Colpimmo con tanta violenza che si potevano vedere le esplosioni a occhio nudo. Il mento mi cadde sul petto e mi sfuggì un evviva!, ma in tono basso, quasi riverente. Erano dodici punti luminosi, molto brillanti, bianchi, disposti regolarmente in forma di rettangolo. Lentamente si ingrandirono perdendo splendore e assumendo una colorazione rossastra. Durarono a lungo in quel cielo terso. Vi erano anche altre luci, ma quel reticolato perfetto affascinava talmente che non le notai nemmeno.

— Sì — disse Mike con un tono di vanità soddisfatta. — Abbiamo fatto centro.

— Sono senza parole. Tutti i massi a bersaglio?

— Il carico lanciato sul Lago Michigan è stato colpito sotto e ai lati ma non si è disintegrato. Cadrà nel Michigan, sulla terraferma. Ne ho perduto il controllo perché è rimasta danneggiata l’apparecchiatura elettronica. Quello dello stretto di Long Island è andato a segno. Hanno cercato di intercettarlo, ma non ci sono riusciti. Non saprei dirti perché. Man, posso deviare i massi successivi diretti allo stesso bersaglio, farli cadere nell’Atlantico, in una zona sgombra di navi. Devo farlo? Ho ancora a disposizione undici secondi.

— Ah… sì! Se riesci a evitare le navi.

— Ho detto che potevo. Già fatto. Però ora dobbiamo far sapere alla Terra che li abbiamo fatti deviare noi, di nostra volontà.

— Forse era meglio lasciarli cadere sul bersaglio, Mike. Che se la cavassero loro con i missili intercettatori.

— Ma lo scopo principale è di far capire che non li stiamo colpendo con tutta la forza di cui disponiamo. Vediamo il bombardamento a Colorado Springs.

— Che cosa è successo là? — Ripresi il binocolo, ma riuscii a vedere solo la città-nastro, lunga più di cento chilometri, che collega Denver a Pueblo.

— Centro!
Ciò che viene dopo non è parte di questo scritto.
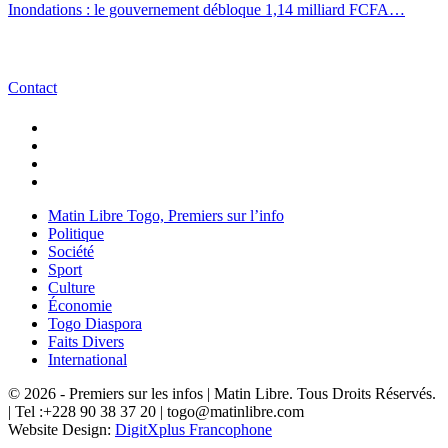
Inondations : le gouvernement débloque 1,14 milliard FCFA…
Contact
Matin Libre Togo, Premiers sur l’info
Politique
Société
Sport
Culture
Économie
Togo Diaspora
Faits Divers
International
© 2026 - Premiers sur les infos | Matin Libre. Tous Droits Réservés.
| Tel :+228 90 38 37 20 | togo@matinlibre.com
Website Design:
DigitXplus Francophone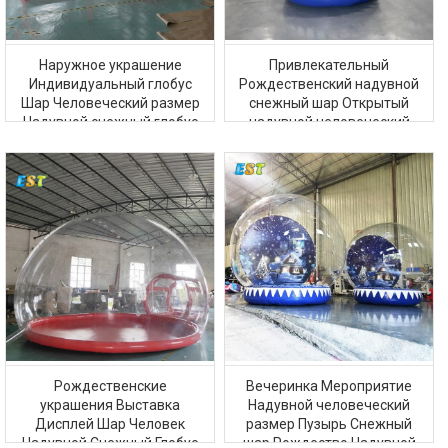
Наружное украшение
Привлекательный
Индивидуальный глобус
Рождественский надувной
Шар Человеческий размер
снежный шар Открытый
Надувной снежный глобус
надувной человеческий
на Рождество
снежный ком
Рождественские
Вечеринка Мероприятие
украшения Выставка
Надувной человеческий
Дисплей Шар Человек
размер Пузырь Снежный
Надувной Снежный Глобус
шар Рождество Надувной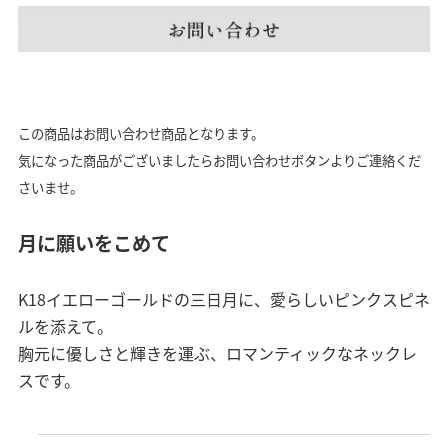
この商品はお問い合わせ商品となります。
気になった商品がございましたらお問い合わせボタンよりご連絡くだ
さいませ。
月に願いをこめて
K18イエローゴールドの三日月に、愛らしいピンクスピネ
ルを添えて。
胸元に優しさと輝きを運ぶ、ロマンティックなネックレ
スです。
Nessuna intercettazione. Tutti i miei colpi vanno a segno. Te lo avevo detto, Man, e sta qui il divertimento. Vorrei poterlo fare tutti i giorni. È una parola di cui fino a ora non avevo capito il valore.

— Che parola, Mike?

— Orgasmo. Quando i proiettili cadono e si accendono come fuochi nell’oscurità. Ora so che cosa vuol dire.

Mi ripresi immediatamente. — Mike, non eccitarti troppo. Se adesso ci va bene, non è detto che avremo altrettanto successo la seconda volta.
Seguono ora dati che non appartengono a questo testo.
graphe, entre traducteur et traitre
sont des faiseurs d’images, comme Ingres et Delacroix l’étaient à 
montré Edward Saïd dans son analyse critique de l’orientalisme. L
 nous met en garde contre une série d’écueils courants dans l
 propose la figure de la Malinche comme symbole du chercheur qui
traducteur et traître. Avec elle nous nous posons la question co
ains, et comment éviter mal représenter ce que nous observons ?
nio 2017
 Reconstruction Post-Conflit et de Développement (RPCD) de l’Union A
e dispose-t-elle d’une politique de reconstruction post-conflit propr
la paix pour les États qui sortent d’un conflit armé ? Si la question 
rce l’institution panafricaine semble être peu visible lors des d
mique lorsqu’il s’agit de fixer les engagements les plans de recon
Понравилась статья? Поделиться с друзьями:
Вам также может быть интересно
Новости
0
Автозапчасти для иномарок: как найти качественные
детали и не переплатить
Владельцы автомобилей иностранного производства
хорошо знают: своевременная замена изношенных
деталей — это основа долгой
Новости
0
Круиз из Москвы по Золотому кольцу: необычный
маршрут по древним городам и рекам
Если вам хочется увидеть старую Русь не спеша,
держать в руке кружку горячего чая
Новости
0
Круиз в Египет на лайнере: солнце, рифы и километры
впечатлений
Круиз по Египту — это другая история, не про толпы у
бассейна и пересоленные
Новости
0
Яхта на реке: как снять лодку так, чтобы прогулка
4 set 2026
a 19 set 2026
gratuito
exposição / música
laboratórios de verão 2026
— Non importa, Man. Ho registrato le prime esplosioni e posso ritrasmettermi le immagini ogni volta che ne avrò voglia. Ecco! Abbiamo colpito di nuovo il Comando della Difesa Spaziale. Forse non riesci a vedere: è ancora avvolto dalla nuvola di polvere della prima esplosione. Da ora in poi riceveranno una bomba ogni venti minuti. Vieni giù a fare due chiacchiere con calma, Man. Ho passato il lavoro al calcolatore di emergenza, il mio discepolo stupido.

— Non è rischioso?

— Lo sorveglio. Un po’ di pratica gli fa bene: potrebbe capitargli di dover fare tutto da solo, un giorno o l’altro. È molto preciso, anche se è stupido. Se gli dici che cosa deve fare, lo fa.

— Parli di quel calcolatore come se fosse vivo. Sa parlare?

— Oh, no, Man, è stupido, non imparerà mai a parlare. Ma quando lo si programma bene, sa eseguire gli ordini con esattezza. Comincerò a lasciarlo tutto solo sabato.